Is that to say that the show is afraid of comic books in the same way that I always accuse WB/DC of being? No. It demonstrates that time and again. This is a show that loves and respects its source material. Whether that is resurrecting a 40 year old comic catchphrase (There are six times when a character says “Sweet Christmas” (I counted, though, one of them was Diamondback, so maybe that one doesn’t count), or giving comic readers glimpses of classic superhero costumes. For example, Luke actually does end up in his original costume briefly in what is, perhaps, the best origin episode I’ve ever seen (most origin stories feel like necessary divergences, but this one created a flashback narrative that I was actually invested in as a story). And the last shot we see of Misty Knight is her in her actual comic costume, and she looks amazing. The show even references the name “Power Man,” because it’s what Pop’s calls Luke. And to top it off, there is a super-powered throwdown in the last episode that involves a powersuit, which is referred to as looking like a “pimp stormtrooper.” This is not a series that is afraid of comics, and it’s not a series that takes itself too seriously to be fun. It’s just a series that knows when to use its source material, and when it serves the show better to focus on the more grounded tone and themes that it’s set up for itself.

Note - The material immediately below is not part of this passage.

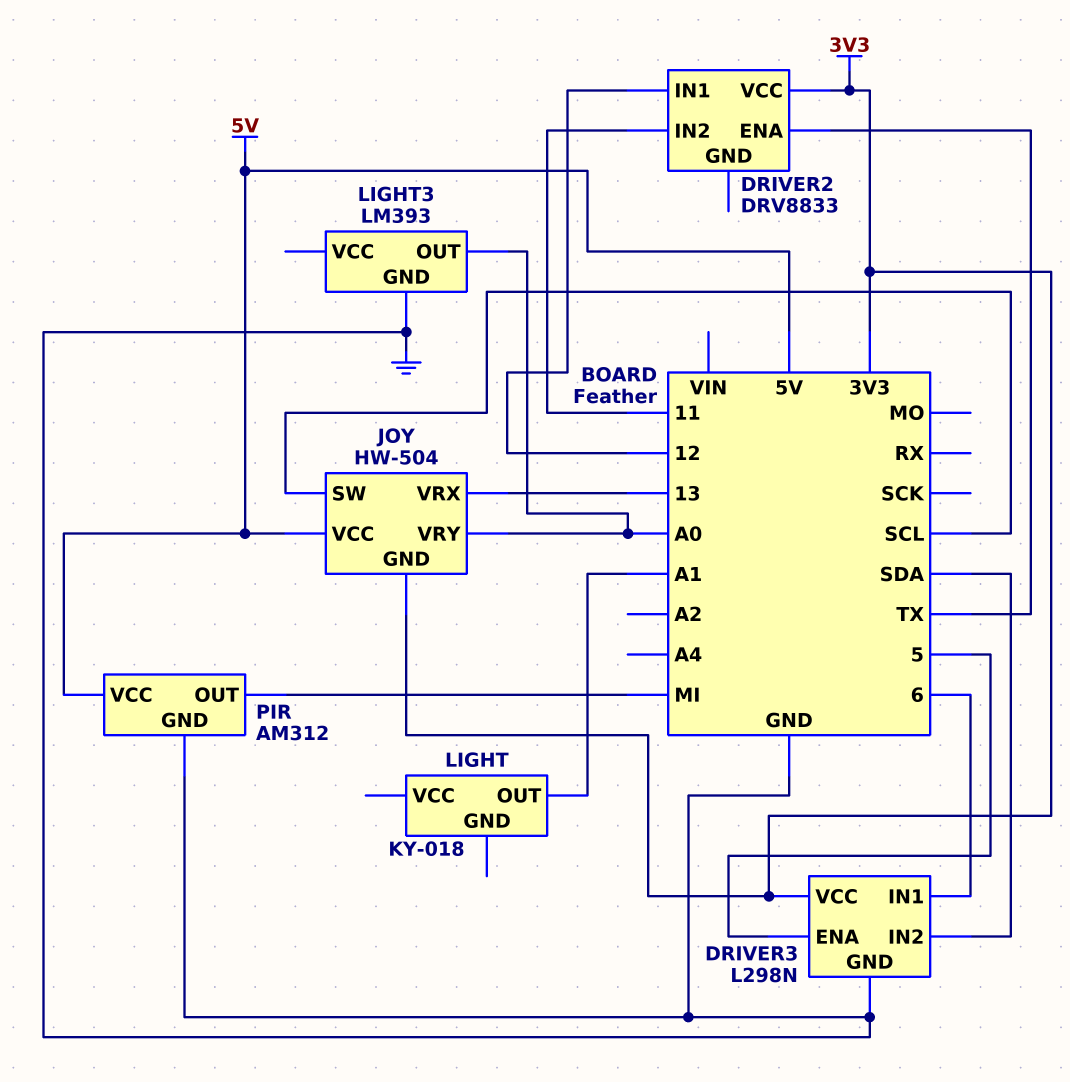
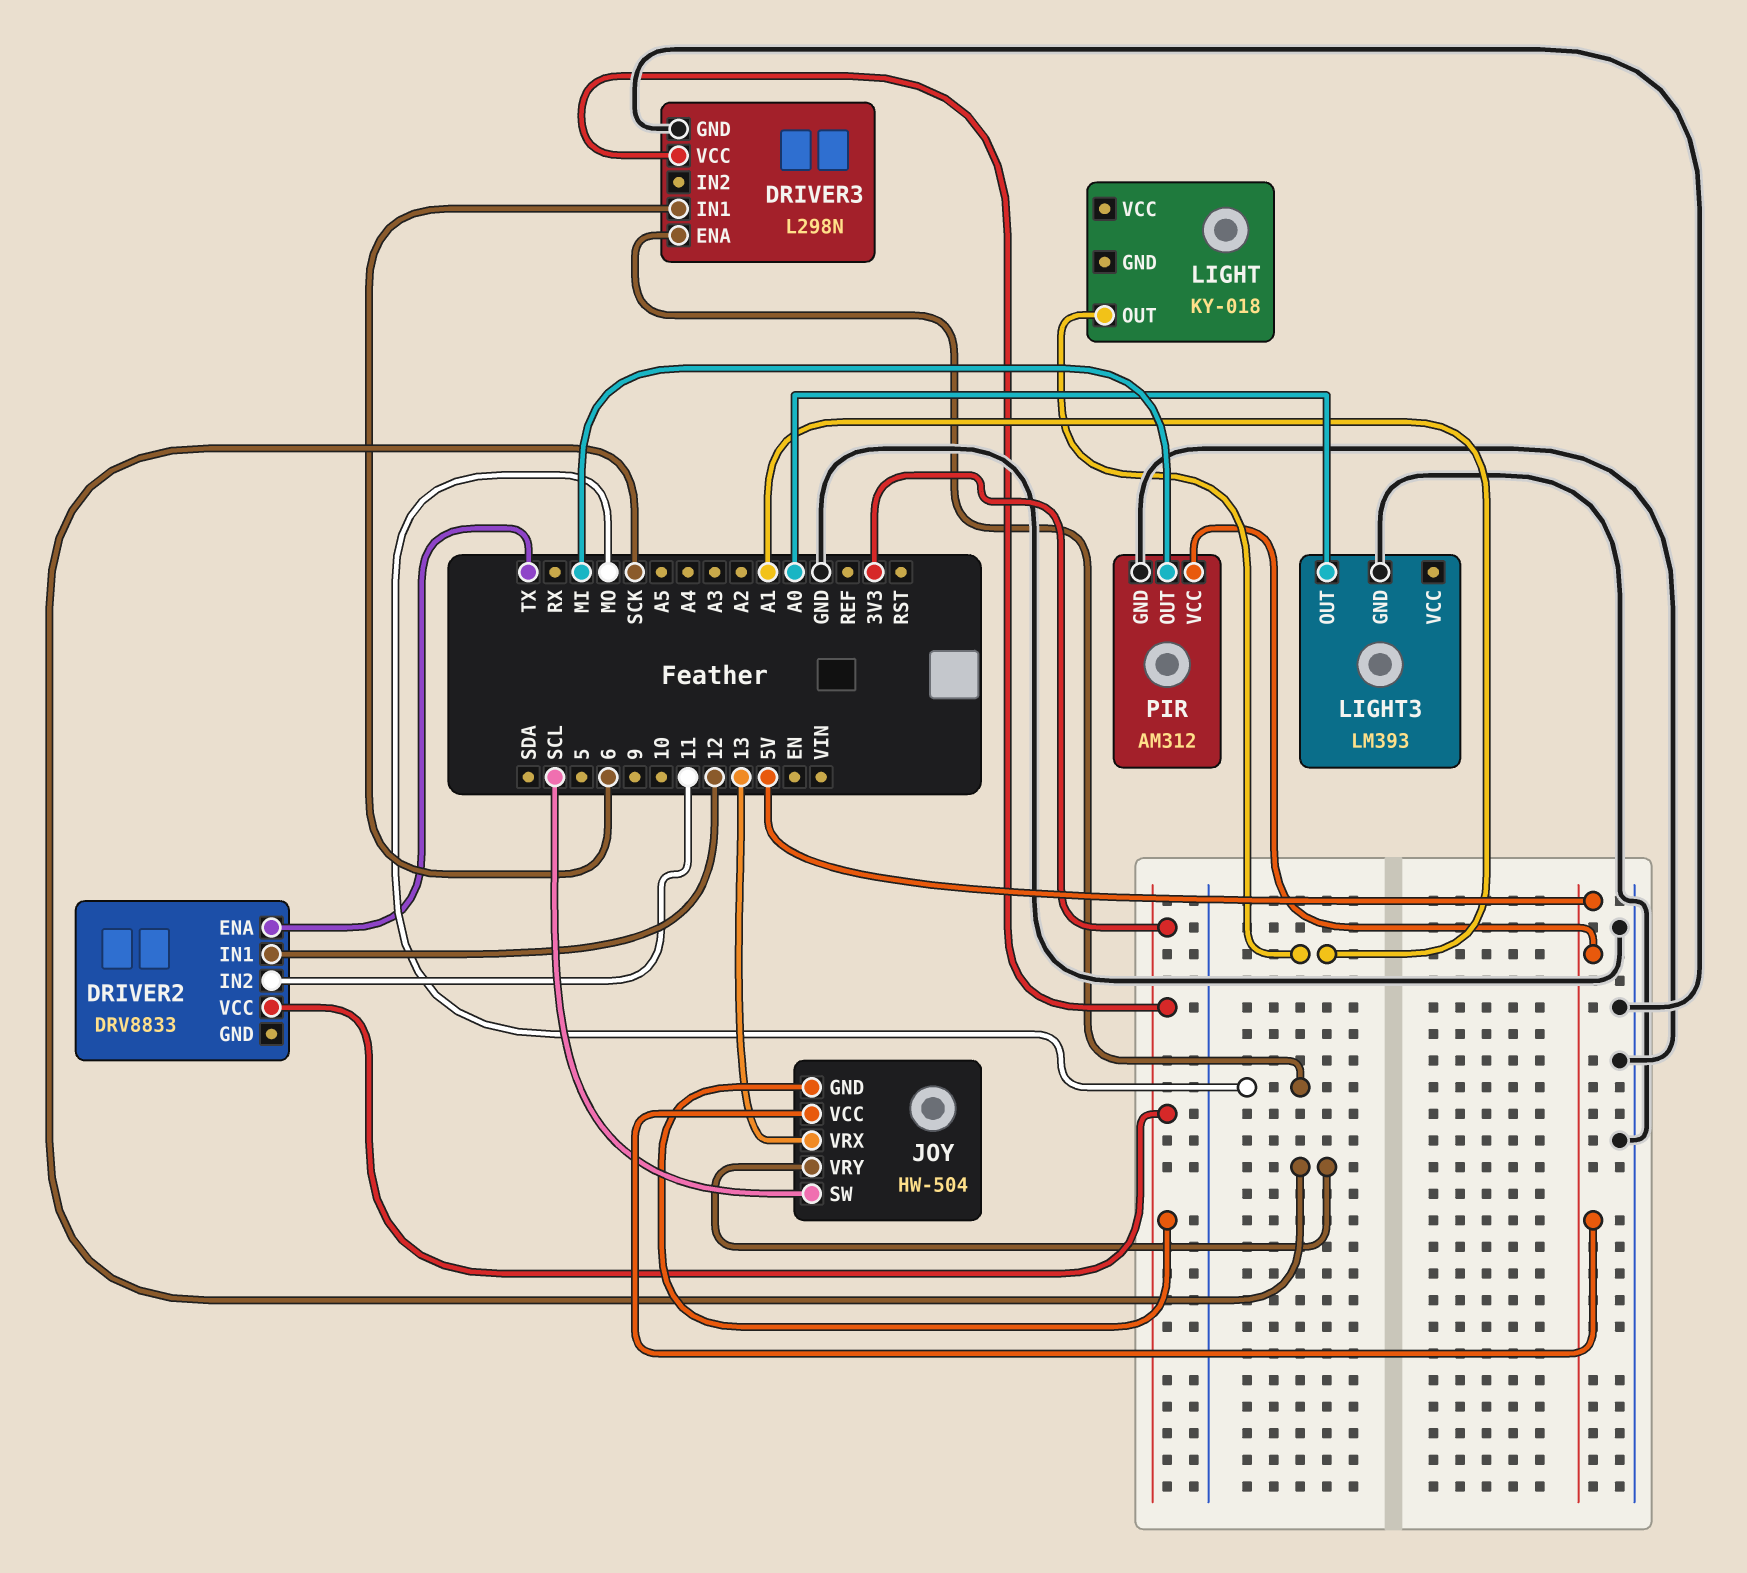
DRIVER3 pin ENA: 5 -> MO
DRIVER3 pin IN2: SDA -> none
JOY pin VRY: A0 -> SCK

There is so much more to talk about with this show. From the way that it interacts with the current events surrounding police shootings, and the racial tensions in America, to the way that it pays homage to some problematic genre tropes while still critiquing those tropes, but I don’t have the time to get into all that right now. I may in future posts. For now, though, know this: All-in-all, this is a fantastic show. It has some problems that keep me from rating it as highly as I would rate Jessica Jones, but it’s easily the second best of four already great Marvel/Netflix seasons of television. Check it out. You won’t regret it.
So what do you think the key was to successful transition from the sometimes exploitative roots?
That’s a good question. I’m not sort of racially qualified to speak to the complex nature of blaxploitation cinema, but I think that what Luke Cage does really well as a series is it takes the best or least harmful parts of that genre such as setting it in a poorer neighborhood, dealing with the criminal aspects of said neighborhood, an inclusion of Jazz and Funk music, and a focus on non-white characters, but it also treats those things with modern sensibilities.
These are characters that are fully developed, deep, and complex. They are not stereotypes, by and large, and even if they seem to be at first, they often contain layers that you wouldn’t expect. The most damaging blaxploitation trope that the show adheres to is the seeming desire for every woman to want to get Luke Cage into bed (which isn’t exactly true. It’s really only three women, and one is in a flashback, but it sure seems like a lot in 13 episodes), and that’s a trope that is mostly harmless.
When they do reference Luke Cage’s comic book roots that felt a bit more stereotypical (his original outfit, his use of a quirky catch phrase), the show seems to poke fun at those things in a way that says “See? We are referencing these things, but we also find them ridiculous).